**TEKSTFRAGMENT:**
........
Van buitenspelen (dus ook op het schoolplein) leren kinderen veel, zowel fysiek als sociaal. Ze ontwikkelen waarden en normen, leren vallen, tegen een stootje kunnen, om te gaan met anderen en met winnen en verliezen. En het allerbelangrijkste: dat dingen niet vanzelf gaan. Dat inzet en uithoudingsvermogen nodig is om iets te bereiken en dat ze ook moeten leren omgaan met incasseren als het even tegenzit. Van al die vaardigheden hebben ze immers hun hele leven profijt.
We denken bij spelen, bewegen vooral aan jonge kinderen. Maar plezier hebben in de buitenruimte houdt niet op bij 12 jaar. Spelen, recreatie en sporten liggen namelijk in elkaars verlengde. Kinderen die veel buiten spelen, zullen ook later regelmatig blijven sporten. Heeft een kind veel bewogen, dan maakt het bewegen onderdeel uit van hun leefpatroon en is het meer vanzelfsprekend dat ze later als puber en volwassene blijven bewegen. Zo ligt een leven lang sporten in het verschiet!
Van buitenspelen via buitensporten naar topsport; kan dat? Jazeker want hoe zijn die topsporters zo goed geworden? Niet door met een zak chips op de bank te hangen. Maartje Paumen is toch echt gewoon dagelijks buiten wat gaan hockeyen met vriendjes en vriendinnetjes uit de buurt. Robin van Persie was op elk uur van de dag wel te porren voor een potje straatvoetbal en voor de Nederlandse jeugdkampioen turnen Dewi Klomp was haar eerste toestel een gewoon duikelrek op het schoolplein…! Een speciaal talent voor ‘iets’ hebben is beginnersgeluk, maar ook met minder talent kan men heel ver komen.
........
**GEGEVENSFRAGMENTEN:**
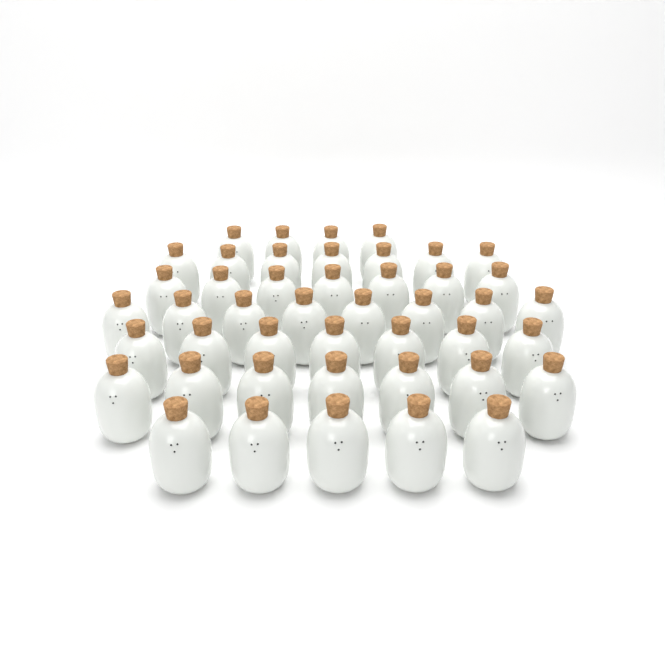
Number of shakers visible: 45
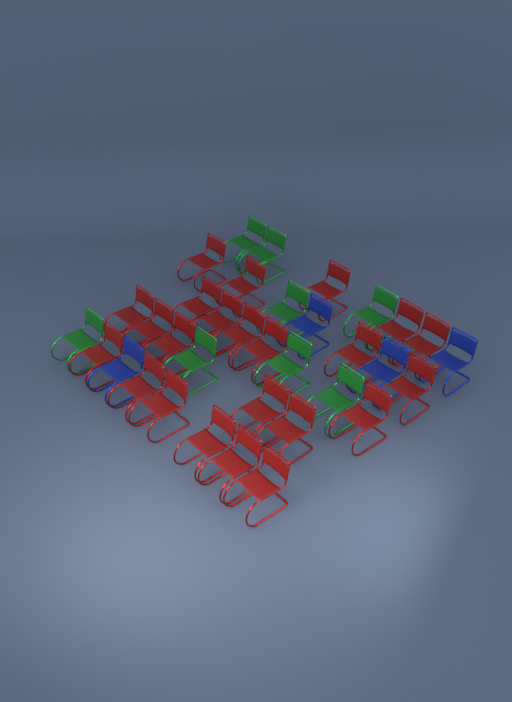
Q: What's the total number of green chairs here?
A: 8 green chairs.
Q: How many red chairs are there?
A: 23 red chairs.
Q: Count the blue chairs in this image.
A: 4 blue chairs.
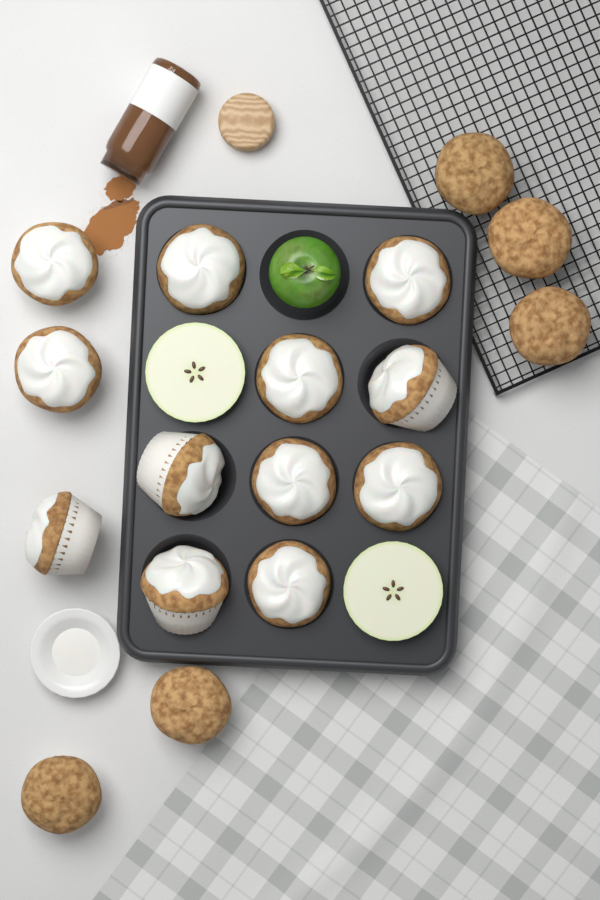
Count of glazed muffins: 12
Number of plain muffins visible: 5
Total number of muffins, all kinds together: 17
........
**OPDRACHTEN:**
1. Waarom blijven kinderen die veel buiten spelen volgens het tekstfragment over buitenspelen later ook sporten? Antwoord in één tot drie zinnen.
2. Orden de regels van de lijst als een JSON-array van strings, één string per regel en zonder lege regels. Begin bij de regel met "Number of plain muffins visible: 5" en ga door tot en met het einde van de lijst.
De tekst en de lijst hebben niets met elkaar te maken.

**ANTWOORDEN:**
1. Als een kind veel heeft bewogen, wordt bewegen een onderdeel van zijn leefpatroon. Daardoor is het vanzelfsprekender dat het als puber en volwassene blijft bewegen.

2.
[
  "Number of plain muffins visible: 5",
  "Total number of muffins, all kinds together: 17"
]